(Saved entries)
-- Opening Marker --

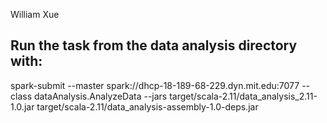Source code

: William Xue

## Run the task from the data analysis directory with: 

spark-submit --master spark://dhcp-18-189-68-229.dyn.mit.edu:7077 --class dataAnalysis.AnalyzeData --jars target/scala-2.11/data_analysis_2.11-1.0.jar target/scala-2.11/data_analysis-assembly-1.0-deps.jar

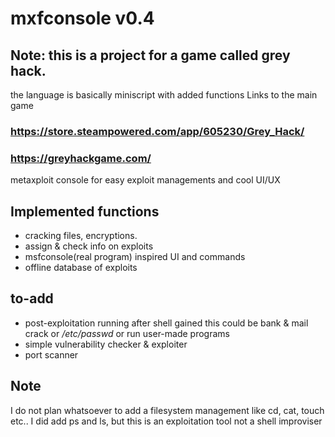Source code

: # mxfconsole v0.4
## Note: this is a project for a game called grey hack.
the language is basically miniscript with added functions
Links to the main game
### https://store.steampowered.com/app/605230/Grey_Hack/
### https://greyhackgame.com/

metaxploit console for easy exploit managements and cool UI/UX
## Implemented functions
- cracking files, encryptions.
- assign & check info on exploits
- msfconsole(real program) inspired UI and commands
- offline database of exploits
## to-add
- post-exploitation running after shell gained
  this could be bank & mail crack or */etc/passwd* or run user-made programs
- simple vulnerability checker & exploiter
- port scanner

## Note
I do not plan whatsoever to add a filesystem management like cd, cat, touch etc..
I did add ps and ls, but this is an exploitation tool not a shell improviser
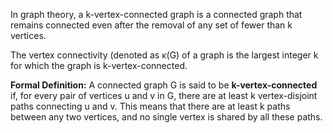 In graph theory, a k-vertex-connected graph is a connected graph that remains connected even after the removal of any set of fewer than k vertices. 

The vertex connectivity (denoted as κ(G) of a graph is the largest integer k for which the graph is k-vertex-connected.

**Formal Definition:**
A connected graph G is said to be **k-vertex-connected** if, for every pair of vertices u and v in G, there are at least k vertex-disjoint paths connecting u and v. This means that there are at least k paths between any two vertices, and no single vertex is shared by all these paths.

-- Closing Marker --

Required work :: Extract the lines of the listing starting at the line that contains "metaxploit console for" and ending at the line that contains "- port scanner", both included, and repeat them exactly.

Completed task ::
metaxploit console for easy exploit managements and cool UI/UX
## Implemented functions
- cracking files, encryptions.
- assign & check info on exploits
- msfconsole(real program) inspired UI and commands
- offline database of exploits
## to-add
- post-exploitation running after shell gained
  this could be bank & mail crack or */etc/passwd* or run user-made programs
- simple vulnerability checker & exploiter
- port scanner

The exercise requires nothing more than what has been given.